YOUR INSTRUCTIONS
A word-for-word copy of the entries is needed, and it should contain no images.

[Stored data entries]
===

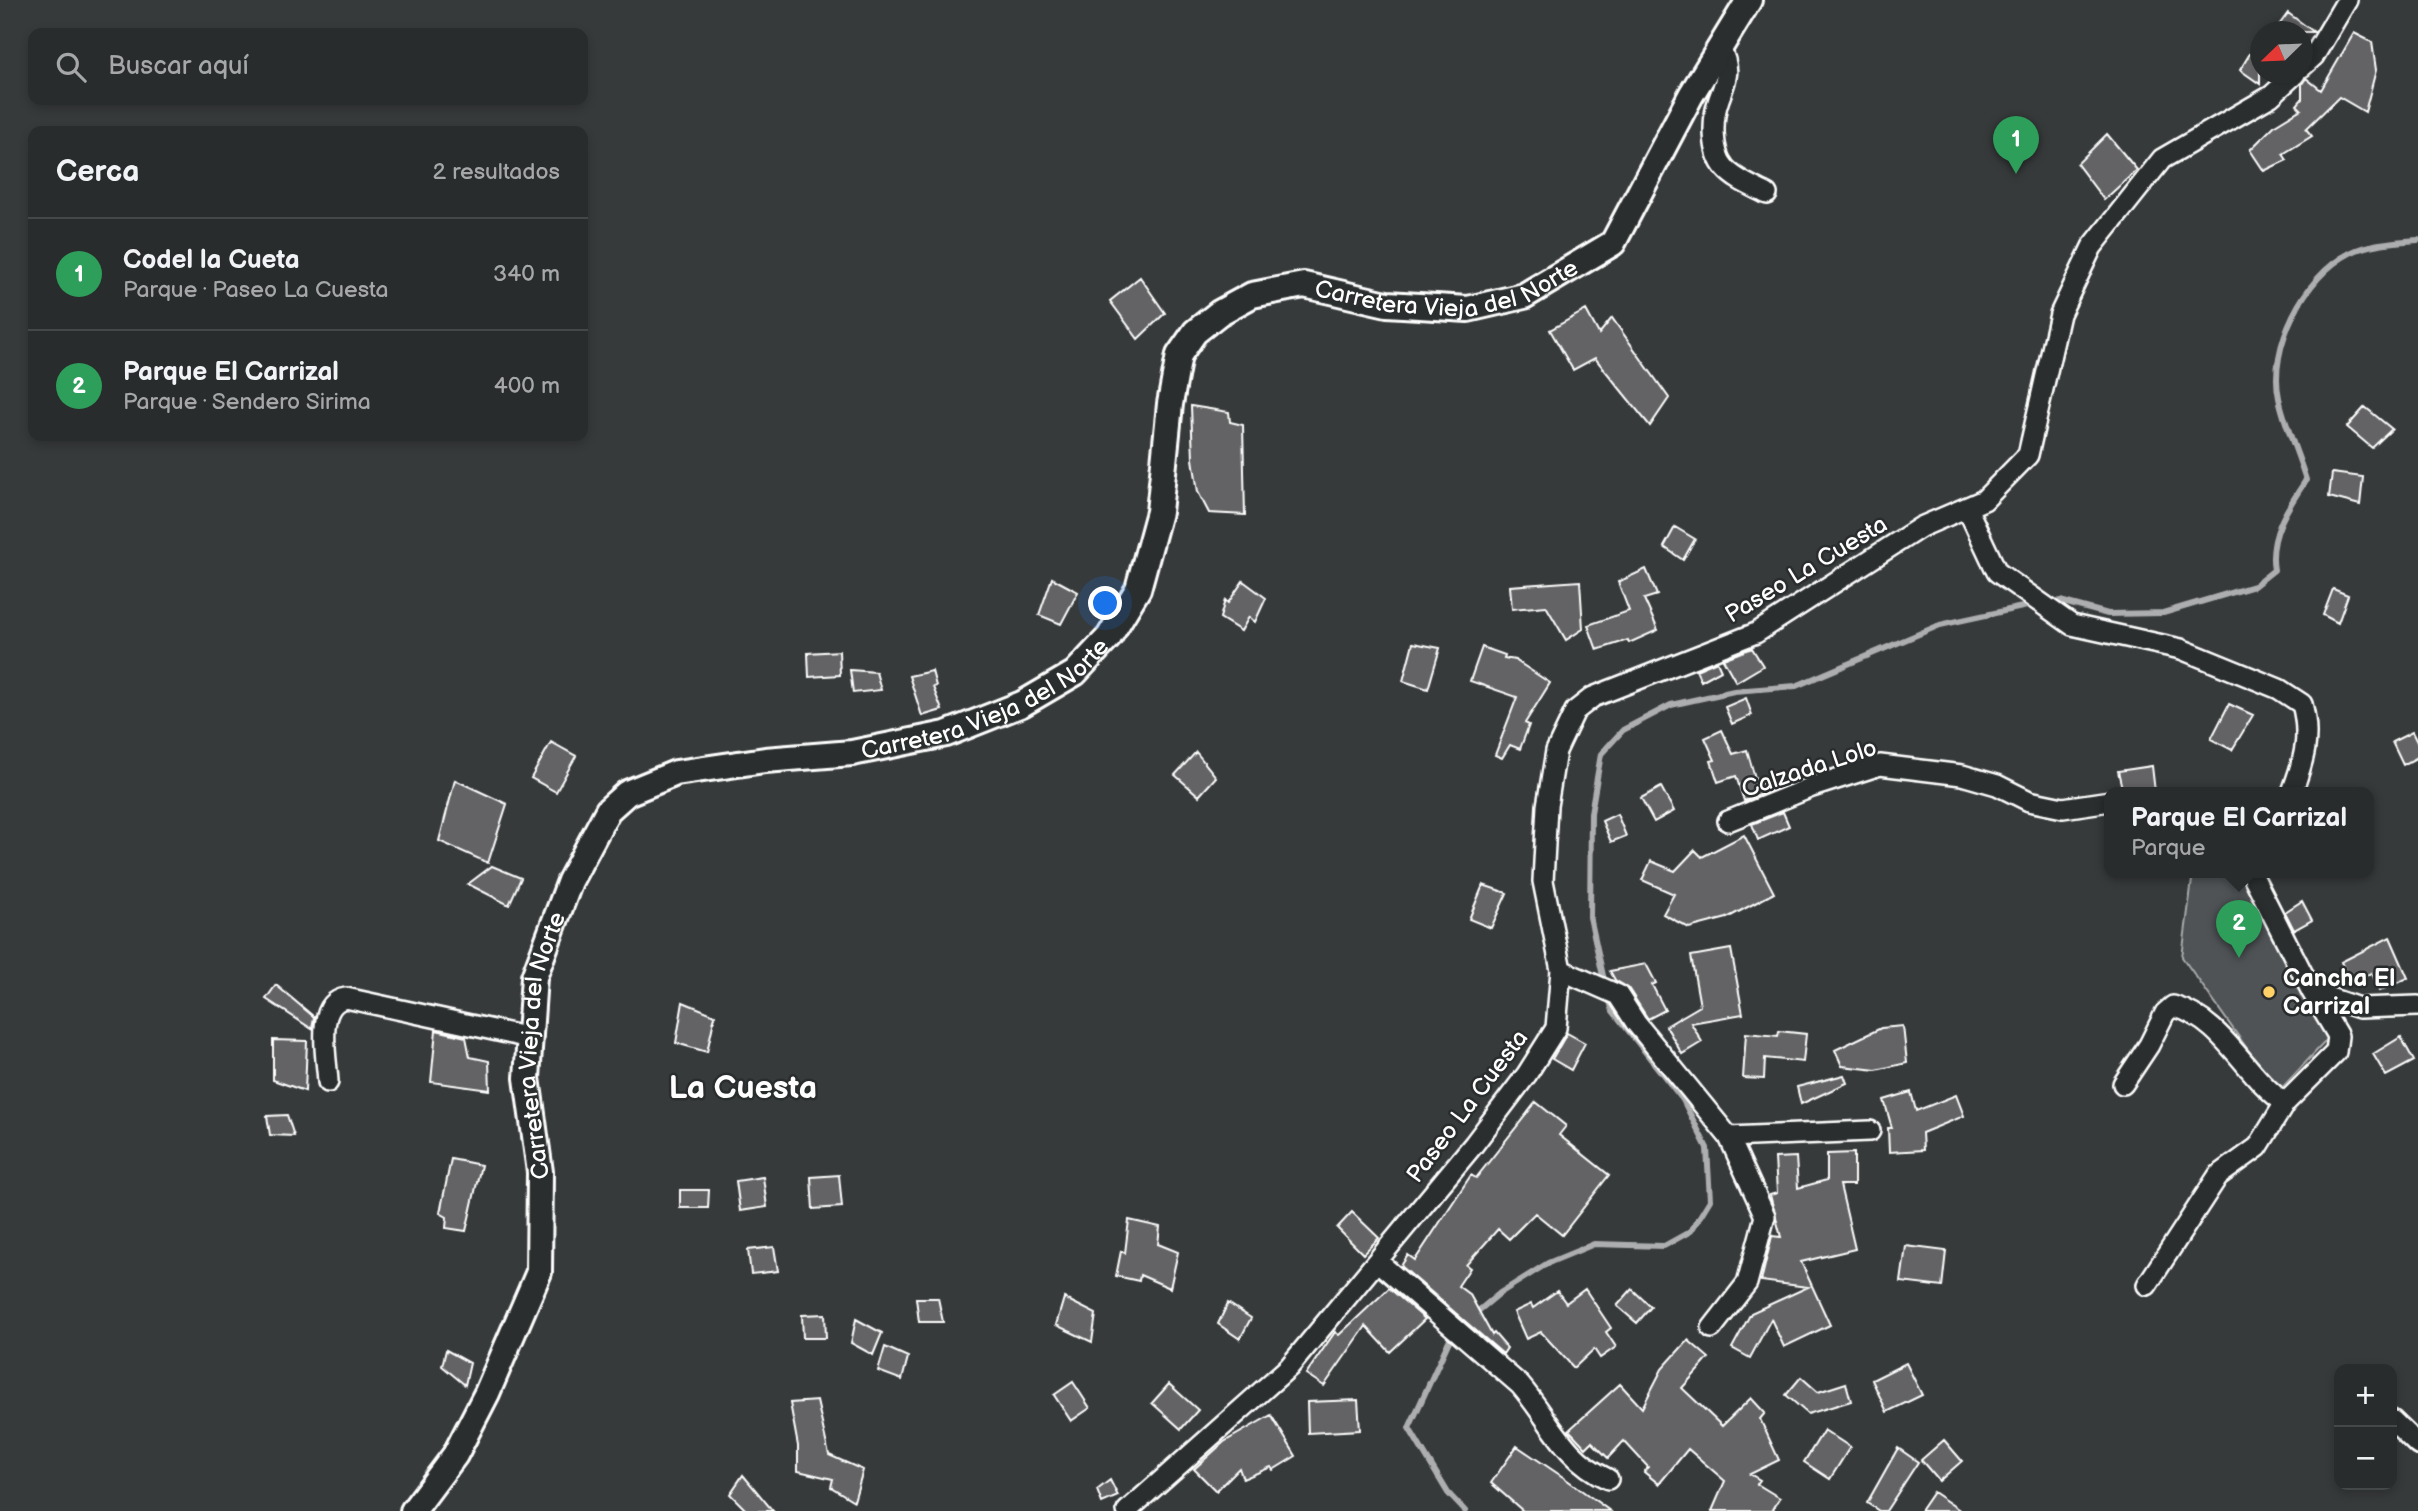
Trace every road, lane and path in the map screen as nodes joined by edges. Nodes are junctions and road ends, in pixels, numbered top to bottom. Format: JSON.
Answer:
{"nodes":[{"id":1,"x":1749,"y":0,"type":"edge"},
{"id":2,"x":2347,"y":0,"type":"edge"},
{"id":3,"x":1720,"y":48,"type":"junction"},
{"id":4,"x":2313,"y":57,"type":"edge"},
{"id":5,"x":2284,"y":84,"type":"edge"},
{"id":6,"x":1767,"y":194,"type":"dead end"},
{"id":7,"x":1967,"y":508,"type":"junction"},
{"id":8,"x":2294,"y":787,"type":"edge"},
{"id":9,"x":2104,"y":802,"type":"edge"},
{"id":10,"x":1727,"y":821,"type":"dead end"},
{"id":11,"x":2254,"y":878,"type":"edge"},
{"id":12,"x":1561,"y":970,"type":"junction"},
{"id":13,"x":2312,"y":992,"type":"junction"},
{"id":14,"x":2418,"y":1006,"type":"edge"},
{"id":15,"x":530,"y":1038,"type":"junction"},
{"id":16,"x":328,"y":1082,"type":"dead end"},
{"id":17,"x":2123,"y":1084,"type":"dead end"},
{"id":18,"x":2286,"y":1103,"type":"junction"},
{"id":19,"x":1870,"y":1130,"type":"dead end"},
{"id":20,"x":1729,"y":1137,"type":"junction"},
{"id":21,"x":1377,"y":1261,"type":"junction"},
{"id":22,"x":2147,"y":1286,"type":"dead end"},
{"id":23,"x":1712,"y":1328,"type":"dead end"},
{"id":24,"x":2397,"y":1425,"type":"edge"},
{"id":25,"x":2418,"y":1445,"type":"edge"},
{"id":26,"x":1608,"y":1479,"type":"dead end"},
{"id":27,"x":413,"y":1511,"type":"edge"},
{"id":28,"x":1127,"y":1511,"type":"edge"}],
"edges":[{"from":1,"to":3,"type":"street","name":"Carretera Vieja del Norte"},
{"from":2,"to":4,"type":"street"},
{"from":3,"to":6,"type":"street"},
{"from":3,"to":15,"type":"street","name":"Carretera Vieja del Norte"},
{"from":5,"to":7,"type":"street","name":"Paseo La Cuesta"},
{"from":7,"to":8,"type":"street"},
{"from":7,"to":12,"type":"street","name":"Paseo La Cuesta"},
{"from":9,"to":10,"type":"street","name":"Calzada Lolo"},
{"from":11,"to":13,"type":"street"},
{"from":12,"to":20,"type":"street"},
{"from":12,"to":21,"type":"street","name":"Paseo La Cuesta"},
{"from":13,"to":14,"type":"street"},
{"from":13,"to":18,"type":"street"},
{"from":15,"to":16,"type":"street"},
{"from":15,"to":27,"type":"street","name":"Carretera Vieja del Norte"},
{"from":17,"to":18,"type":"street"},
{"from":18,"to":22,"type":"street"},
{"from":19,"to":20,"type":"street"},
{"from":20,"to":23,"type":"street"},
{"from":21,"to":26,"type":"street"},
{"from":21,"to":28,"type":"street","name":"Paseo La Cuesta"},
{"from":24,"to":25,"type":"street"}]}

===

TASK ANSWER
Trace every road, lane and path in the map screen as nodes joined by edges. Nodes are junctions and road ends, in pixels, numbered top to bottom. Format: JSON.
Answer:
{"nodes":[{"id":1,"x":1749,"y":0,"type":"edge"},
{"id":2,"x":2347,"y":0,"type":"edge"},
{"id":3,"x":1720,"y":48,"type":"junction"},
{"id":4,"x":2313,"y":57,"type":"edge"},
{"id":5,"x":2284,"y":84,"type":"edge"},
{"id":6,"x":1767,"y":194,"type":"dead end"},
{"id":7,"x":1967,"y":508,"type":"junction"},
{"id":8,"x":2294,"y":787,"type":"edge"},
{"id":9,"x":2104,"y":802,"type":"edge"},
{"id":10,"x":1727,"y":821,"type":"dead end"},
{"id":11,"x":2254,"y":878,"type":"edge"},
{"id":12,"x":1561,"y":970,"type":"junction"},
{"id":13,"x":2312,"y":992,"type":"junction"},
{"id":14,"x":2418,"y":1006,"type":"edge"},
{"id":15,"x":530,"y":1038,"type":"junction"},
{"id":16,"x":328,"y":1082,"type":"dead end"},
{"id":17,"x":2123,"y":1084,"type":"dead end"},
{"id":18,"x":2286,"y":1103,"type":"junction"},
{"id":19,"x":1870,"y":1130,"type":"dead end"},
{"id":20,"x":1729,"y":1137,"type":"junction"},
{"id":21,"x":1377,"y":1261,"type":"junction"},
{"id":22,"x":2147,"y":1286,"type":"dead end"},
{"id":23,"x":1712,"y":1328,"type":"dead end"},
{"id":24,"x":2397,"y":1425,"type":"edge"},
{"id":25,"x":2418,"y":1445,"type":"edge"},
{"id":26,"x":1608,"y":1479,"type":"dead end"},
{"id":27,"x":413,"y":1511,"type":"edge"},
{"id":28,"x":1127,"y":1511,"type":"edge"}],
"edges":[{"from":1,"to":3,"type":"street","name":"Carretera Vieja del Norte"},
{"from":2,"to":4,"type":"street"},
{"from":3,"to":6,"type":"street"},
{"from":3,"to":15,"type":"street","name":"Carretera Vieja del Norte"},
{"from":5,"to":7,"type":"street","name":"Paseo La Cuesta"},
{"from":7,"to":8,"type":"street"},
{"from":7,"to":12,"type":"street","name":"Paseo La Cuesta"},
{"from":9,"to":10,"type":"street","name":"Calzada Lolo"},
{"from":11,"to":13,"type":"street"},
{"from":12,"to":20,"type":"street"},
{"from":12,"to":21,"type":"street","name":"Paseo La Cuesta"},
{"from":13,"to":14,"type":"street"},
{"from":13,"to":18,"type":"street"},
{"from":15,"to":16,"type":"street"},
{"from":15,"to":27,"type":"street","name":"Carretera Vieja del Norte"},
{"from":17,"to":18,"type":"street"},
{"from":18,"to":22,"type":"street"},
{"from":19,"to":20,"type":"street"},
{"from":20,"to":23,"type":"street"},
{"from":21,"to":26,"type":"street"},
{"from":21,"to":28,"type":"street","name":"Paseo La Cuesta"},
{"from":24,"to":25,"type":"street"}]}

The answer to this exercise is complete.